Authentication uses the same ChatGPT OAuth 2.0 + PKCE flow as the official Codex CLI (`codex-rs`). Tokens are stored in `~/.codex/auth.json` and can be refreshed without re-opening the browser.

The backend (`chatgpt.com/backend-api/codex`) is distinct from `api.openai.com` and is accessed via your ChatGPT subscription rather than an API key. All responses are streamed over SSE — the backend does not support non-streaming requests.

### Realtime WebRTC

`/backend-api/codex/realtime/calls` currently returns `404`, but the WebRTC call
creation route used by Codex works at `https://api.openai.com/v1/realtime/calls`
with the saved ChatGPT OAuth bearer token and `ChatGPT-Account-ID`.

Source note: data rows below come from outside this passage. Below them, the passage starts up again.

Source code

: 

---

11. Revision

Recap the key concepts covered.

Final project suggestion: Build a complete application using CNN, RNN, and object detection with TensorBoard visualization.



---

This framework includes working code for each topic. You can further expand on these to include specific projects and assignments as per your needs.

Generate an SDP offer in a browser or WebView with an audio transceiver and the
`oai-events` data channel, then create the call:

```python
result = client.create_realtime_call(
    offer_sdp,
    instructions="You are concise.",
    session_id="thread-or-session-id",
)

print(result.answer_sdp)
print(result.call_id)
print(result.sideband_url)
```

This path intentionally does not read `OPENAI_API_KEY`; it uses the ChatGPT auth
tokens loaded from `~/.codex/auth.json`.